Apps should not transmit the following from children or users of unknown age:
- Android Advertising ID (AAID), SIM Serial, Build Serial, BSSID, MAC, SSID, IMEI, and/or IMSI
This means that apps which solely target children should never transmit these identifiers, and apps that target children and older age groups may only transmit these identifiers from users that they know are adults.
Transmit means to send data through the network to any off-device destination, including the developer’s own server as well as destinations not controlled by the developer.
In addition, apps targeting children should not request the device phone number from the TelephonyManager API.
As part of Google Play services update in late 2021, apps with target API level set to 31 can use a new Google Play services permission to control access to Android Advertising ID (AAID). To help with compliance, developers with apps that solely target children can use this mechanism to ensure that AAID access is disabled. Details can be found in the AAID section below.
Where needed for analytics, developers are encouraged to use app set ID.

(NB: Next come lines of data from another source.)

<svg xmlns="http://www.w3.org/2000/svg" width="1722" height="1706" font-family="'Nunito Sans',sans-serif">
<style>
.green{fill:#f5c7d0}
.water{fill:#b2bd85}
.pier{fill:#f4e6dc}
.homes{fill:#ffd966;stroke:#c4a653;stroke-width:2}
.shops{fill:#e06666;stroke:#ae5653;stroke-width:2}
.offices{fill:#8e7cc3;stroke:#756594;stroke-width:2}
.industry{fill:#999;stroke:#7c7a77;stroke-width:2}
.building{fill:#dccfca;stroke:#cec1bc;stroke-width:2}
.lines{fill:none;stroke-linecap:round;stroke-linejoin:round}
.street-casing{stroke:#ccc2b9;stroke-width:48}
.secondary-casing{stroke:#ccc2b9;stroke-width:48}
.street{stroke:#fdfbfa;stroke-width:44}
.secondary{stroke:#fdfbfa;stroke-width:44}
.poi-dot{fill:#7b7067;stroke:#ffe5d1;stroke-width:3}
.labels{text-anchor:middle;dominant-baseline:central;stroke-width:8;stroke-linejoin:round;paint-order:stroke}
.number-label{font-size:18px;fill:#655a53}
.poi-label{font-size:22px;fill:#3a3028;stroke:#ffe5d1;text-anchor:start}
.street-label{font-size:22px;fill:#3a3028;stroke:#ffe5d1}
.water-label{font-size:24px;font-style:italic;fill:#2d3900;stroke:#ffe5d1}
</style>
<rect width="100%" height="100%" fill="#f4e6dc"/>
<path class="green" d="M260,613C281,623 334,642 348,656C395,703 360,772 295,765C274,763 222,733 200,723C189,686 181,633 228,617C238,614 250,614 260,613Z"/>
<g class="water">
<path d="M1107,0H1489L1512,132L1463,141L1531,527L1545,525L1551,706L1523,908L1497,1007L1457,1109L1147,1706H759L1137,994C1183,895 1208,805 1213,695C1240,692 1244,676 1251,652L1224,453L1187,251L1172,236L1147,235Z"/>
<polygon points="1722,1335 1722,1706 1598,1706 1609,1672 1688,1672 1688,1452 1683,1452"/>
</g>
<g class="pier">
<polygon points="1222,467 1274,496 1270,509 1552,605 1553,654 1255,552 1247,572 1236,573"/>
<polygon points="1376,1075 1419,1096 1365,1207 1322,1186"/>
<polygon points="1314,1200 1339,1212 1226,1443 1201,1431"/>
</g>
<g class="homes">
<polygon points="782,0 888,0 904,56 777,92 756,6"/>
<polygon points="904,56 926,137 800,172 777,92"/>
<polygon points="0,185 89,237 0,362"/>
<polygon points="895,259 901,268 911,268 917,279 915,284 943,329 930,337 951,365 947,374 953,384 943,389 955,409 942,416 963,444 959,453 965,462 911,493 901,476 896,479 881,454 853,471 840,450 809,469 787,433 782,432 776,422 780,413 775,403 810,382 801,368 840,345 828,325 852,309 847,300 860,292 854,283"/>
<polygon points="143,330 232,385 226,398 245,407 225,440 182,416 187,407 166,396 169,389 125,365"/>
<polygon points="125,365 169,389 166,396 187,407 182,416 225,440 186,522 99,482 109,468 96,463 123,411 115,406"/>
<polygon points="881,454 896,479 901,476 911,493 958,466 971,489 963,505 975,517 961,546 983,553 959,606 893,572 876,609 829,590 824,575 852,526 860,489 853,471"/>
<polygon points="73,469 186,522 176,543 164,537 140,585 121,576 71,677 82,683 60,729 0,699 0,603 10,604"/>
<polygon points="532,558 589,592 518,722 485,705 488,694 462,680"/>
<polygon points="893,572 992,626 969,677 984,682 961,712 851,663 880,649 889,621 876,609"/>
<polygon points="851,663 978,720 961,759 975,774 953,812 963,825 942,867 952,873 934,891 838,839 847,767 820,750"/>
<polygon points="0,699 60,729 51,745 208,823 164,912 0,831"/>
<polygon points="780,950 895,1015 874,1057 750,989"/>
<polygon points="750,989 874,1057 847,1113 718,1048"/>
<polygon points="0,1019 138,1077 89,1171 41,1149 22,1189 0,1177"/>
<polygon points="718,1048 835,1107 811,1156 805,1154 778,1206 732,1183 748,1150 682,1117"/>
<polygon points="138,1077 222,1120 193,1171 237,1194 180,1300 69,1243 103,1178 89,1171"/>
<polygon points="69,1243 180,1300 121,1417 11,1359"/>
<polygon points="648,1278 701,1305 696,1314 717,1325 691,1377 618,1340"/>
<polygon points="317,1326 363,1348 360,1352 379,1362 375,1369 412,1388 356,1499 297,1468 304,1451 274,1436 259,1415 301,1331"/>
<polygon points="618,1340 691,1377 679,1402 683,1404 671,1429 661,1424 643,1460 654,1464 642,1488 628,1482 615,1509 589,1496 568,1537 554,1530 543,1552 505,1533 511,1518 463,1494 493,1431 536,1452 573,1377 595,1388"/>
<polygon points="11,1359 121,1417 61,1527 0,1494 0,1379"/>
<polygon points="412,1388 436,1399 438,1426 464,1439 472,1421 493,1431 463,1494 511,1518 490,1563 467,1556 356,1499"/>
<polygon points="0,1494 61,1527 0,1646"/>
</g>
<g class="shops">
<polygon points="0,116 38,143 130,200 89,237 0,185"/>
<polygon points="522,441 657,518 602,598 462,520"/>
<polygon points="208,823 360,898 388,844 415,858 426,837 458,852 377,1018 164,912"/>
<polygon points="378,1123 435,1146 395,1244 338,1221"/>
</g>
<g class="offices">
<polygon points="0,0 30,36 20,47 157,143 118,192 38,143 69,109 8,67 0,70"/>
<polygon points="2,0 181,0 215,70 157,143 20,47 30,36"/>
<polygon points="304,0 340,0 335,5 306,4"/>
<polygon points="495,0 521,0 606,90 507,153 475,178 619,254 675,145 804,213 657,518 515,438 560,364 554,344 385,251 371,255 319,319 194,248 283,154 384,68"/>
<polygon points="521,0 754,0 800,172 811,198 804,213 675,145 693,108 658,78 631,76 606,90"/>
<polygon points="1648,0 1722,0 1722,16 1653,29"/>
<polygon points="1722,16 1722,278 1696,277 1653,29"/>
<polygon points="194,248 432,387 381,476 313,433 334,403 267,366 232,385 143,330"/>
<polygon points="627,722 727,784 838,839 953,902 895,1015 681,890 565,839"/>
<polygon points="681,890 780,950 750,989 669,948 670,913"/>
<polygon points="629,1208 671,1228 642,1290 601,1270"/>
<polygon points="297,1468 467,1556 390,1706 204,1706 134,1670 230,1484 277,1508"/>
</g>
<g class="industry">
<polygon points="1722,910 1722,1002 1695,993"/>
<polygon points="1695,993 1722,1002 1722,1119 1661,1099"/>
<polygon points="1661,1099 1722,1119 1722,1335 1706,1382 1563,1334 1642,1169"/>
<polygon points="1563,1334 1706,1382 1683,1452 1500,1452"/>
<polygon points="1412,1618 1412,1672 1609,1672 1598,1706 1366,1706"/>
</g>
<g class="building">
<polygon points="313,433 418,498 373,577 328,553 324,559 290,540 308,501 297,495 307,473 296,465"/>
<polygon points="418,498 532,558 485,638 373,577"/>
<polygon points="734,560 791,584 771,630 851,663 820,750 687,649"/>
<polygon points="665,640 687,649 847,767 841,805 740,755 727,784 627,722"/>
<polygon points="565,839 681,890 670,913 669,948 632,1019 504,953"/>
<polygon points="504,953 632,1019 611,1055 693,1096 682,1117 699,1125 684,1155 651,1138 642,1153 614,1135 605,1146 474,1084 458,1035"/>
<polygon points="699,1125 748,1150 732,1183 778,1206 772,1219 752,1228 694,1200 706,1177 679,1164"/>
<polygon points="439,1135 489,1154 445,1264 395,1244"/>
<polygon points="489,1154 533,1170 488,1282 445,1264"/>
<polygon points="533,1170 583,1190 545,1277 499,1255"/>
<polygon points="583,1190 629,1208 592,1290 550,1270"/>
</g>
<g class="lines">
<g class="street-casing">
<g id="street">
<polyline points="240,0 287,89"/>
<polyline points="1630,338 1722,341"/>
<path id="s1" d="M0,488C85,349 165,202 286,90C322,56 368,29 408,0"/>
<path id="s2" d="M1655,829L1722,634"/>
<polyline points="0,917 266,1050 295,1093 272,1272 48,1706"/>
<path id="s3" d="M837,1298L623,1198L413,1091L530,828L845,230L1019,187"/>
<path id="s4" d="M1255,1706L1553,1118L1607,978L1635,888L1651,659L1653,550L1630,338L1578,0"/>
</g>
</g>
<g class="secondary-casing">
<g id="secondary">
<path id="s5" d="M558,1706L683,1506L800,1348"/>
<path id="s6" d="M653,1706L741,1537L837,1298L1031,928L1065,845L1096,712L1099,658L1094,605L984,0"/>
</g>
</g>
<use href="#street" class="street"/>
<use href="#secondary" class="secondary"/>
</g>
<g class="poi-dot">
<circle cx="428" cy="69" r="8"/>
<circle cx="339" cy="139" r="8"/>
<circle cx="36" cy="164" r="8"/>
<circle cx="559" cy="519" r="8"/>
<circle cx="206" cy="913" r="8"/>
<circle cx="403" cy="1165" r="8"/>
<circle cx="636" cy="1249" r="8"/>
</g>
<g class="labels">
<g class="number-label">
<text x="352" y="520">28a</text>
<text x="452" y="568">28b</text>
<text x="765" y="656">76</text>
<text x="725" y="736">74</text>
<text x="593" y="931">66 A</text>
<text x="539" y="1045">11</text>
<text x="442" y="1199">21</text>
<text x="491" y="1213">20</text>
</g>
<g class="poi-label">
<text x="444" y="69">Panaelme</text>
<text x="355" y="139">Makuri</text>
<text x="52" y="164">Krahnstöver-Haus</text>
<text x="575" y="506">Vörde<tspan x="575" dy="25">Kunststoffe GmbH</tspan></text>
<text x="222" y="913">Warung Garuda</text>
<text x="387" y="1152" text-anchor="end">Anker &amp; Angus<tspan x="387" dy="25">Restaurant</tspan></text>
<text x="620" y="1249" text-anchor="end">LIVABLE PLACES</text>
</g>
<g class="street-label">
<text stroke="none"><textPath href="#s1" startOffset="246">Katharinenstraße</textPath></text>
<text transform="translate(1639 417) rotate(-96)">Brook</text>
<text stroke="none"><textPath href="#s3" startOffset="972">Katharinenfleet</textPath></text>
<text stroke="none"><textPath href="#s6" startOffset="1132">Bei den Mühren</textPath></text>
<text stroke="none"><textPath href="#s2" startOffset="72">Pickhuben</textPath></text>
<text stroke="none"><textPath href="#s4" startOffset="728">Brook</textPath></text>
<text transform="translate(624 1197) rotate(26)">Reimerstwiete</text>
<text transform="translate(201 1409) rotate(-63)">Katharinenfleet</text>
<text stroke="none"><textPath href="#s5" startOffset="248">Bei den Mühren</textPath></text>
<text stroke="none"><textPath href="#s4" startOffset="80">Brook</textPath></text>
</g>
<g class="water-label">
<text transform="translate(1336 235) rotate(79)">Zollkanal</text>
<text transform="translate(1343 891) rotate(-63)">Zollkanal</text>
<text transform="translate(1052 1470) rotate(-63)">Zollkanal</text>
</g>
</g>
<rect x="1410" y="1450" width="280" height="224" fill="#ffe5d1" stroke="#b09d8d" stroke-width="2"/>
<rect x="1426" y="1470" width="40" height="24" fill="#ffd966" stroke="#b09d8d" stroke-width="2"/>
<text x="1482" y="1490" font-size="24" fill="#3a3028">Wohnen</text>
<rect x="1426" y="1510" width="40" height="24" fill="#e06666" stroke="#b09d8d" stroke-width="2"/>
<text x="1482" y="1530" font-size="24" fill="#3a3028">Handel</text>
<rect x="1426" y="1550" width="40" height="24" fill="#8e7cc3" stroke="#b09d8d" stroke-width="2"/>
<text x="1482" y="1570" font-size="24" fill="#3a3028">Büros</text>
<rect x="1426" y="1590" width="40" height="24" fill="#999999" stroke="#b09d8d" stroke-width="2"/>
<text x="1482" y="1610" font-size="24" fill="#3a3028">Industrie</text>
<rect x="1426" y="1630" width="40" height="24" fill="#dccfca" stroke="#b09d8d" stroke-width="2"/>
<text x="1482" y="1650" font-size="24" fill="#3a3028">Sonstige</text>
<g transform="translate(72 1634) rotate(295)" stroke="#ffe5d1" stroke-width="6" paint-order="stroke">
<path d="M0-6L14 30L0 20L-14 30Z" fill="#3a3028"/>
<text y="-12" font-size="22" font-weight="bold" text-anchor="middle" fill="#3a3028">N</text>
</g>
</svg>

How to comply with Families data practices for SIM Serial, Build Serial, BSSID, MAC, SSID, IMEI, IMSI, and phone number
To comply with Families data practices for SIM Serial, Build Serial, BSSID, MAC, SSID, IMEI, IMSI, and phone number, all apps:
- Can have a target API Level of at least 29 (Android 10) to help prevent these identifiers from being transmitted by your app;
- should not transmit these identifiers from children or users of unknown age, or use SDKs that transmit these identifiers from children or users of unknown age; and
- should not request or collect the phone number from the TelephonyManager API.
How to comply with Families data practices for Android Advertising ID (AAID)
Apps that target children
Apps that solely target children can comply with Families data practices for AAID in two ways:
- If your app is updated to target API level 31 (Android 12), ensure that your app or a library included in your app does not declare the new AAID permission, or that AAID is disabled. For more information on this permission and how to include or disable AAID, see this article. By updating to target API level 31 and not including the permission, AAID will automatically be disabled (set to a string of zeros).
- You must ensure your app code and SDK calls are configured correctly such as to not transmit AAID. This may require doing one or more of the following:
- Modifying the SDK configuration settings inside your code or your app config file.
- Modifying individual calls to the SDK, such as including a tag in an ad request that indicates the user is under the age of consent.
- Updating global app settings on the SDK website or configuration portal. For example, turning on a global child directed setting on the SDK configuration portal.
- It is possible that certain SDKs may not have the ability to function without transmitting AAID. In this case, you must remove these SDKs from your app.
As a reminder, apps that solely target children must only use SDKs that have self-certified their compliance with Play’s Families Ads Program requirements to show ads and should only use SDKs which are approved for use in child directed services.
Apps that target children and adults
To comply with Families data practices for AAID, apps that target children and adults:
- Must make sure that AAID is transmitted only when it's known that the user is not a child:
- Ensure that, by default, app code and SDKs do not transmit AAID
- Only after determining that the user is not a child, adjust code, SDK settings, and SDK calls such that AAID may be transmitted. For example, once you have determined the user is an adult, you may remove a tag from an ad request that indicates the user is under the age of consent.
As a reminder:
- Only use SDKs that have self-certified their compliance with Play’s Families Ads Program requirements to display ads to children or users of unknown age
- Apps that target both children and adults must not implement APIs or SDKs that are not approved for use in child-directed services unless they are used behind a neutral age screen or implemented in a way that does not result in the collection of data from children (see Families Policy Requirements).